Iceland looked set to reach a third straight major tournament after Gylfi Sigurdsson's early free-kick slipped through the grasp of goalkeeper Peter Gulacsi in the 11th minute.
However, Hungary equalised in the 88th minute when Loic Nego, a naturalised Hungarian born in France, pounced to score after Kari Arnason diverted the ball into his path in the box.
And the home side grabbed the winner as Dominik Szoboszlai's fine low effort sealed a 2-1 victory in the second minute of injury time.
Twice World Cup runners-up, Hungary ended a 30-year major tournament absence when they went to Euro 2016 and reached the last 16.

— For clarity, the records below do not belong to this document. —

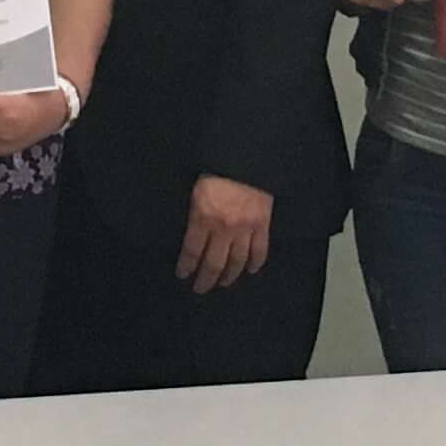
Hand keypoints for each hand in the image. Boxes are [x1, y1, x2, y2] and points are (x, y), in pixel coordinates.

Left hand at [177, 175, 275, 293]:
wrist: (246, 157)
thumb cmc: (217, 169)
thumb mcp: (196, 190)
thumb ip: (195, 215)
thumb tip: (193, 236)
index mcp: (203, 217)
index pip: (191, 252)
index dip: (186, 267)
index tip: (183, 275)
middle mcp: (223, 228)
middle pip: (213, 263)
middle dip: (206, 279)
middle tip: (201, 288)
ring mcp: (245, 228)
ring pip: (237, 262)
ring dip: (229, 275)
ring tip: (223, 282)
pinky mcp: (262, 225)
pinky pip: (260, 250)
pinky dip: (256, 263)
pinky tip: (251, 270)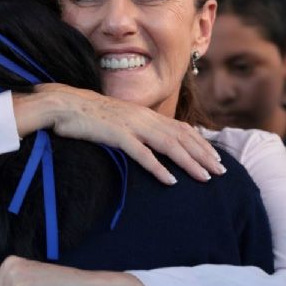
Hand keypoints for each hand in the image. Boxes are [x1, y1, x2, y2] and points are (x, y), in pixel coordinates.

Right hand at [14, 84, 224, 185]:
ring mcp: (132, 125)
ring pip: (169, 145)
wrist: (64, 105)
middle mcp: (144, 118)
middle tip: (221, 172)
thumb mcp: (118, 120)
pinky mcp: (117, 135)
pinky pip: (142, 154)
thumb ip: (136, 129)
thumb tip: (149, 143)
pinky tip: (170, 180)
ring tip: (205, 178)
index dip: (201, 143)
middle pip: (182, 137)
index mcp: (145, 114)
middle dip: (204, 155)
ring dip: (189, 162)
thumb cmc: (88, 116)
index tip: (215, 158)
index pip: (181, 128)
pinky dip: (159, 168)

They will go into Group F at the Euro and will come up against World Cup holders France, Germany and reigning European champions Portugal, with two group games at home in Budapest.
- Pandev strike sinks Georgia -
North Macedonia will make their tournament debut after veteran 37-year-old striker Goran Pandev scored their winner in the 56th minute in Tbilisi.
A member of the Inter Milan side that won the 2010 Champions League, Pandev is now with Genoa and is his country's all-time top goal-scorer.
The Balkan nation, who sit 65th in FIFA's world rankings, will go into Group C alongside the Netherlands, Austria and Ukraine.
North Macedonia had never come close to reaching a major tournament before but were given a chance after the new UEFA Nations League offered a route to Europe's traditional minnows.
One qualifying place was set aside to a team from the bottom League D, and North Macedonia topped a group with Armenia, Gibraltar and Liechtenstein before beating neighbours Kosovo 2-1 in the play-off semi-finals last month.
The delayed, 24-team Euro is set to be played in 12 cities across the continent, with the semi-finals and final at Wembley in London.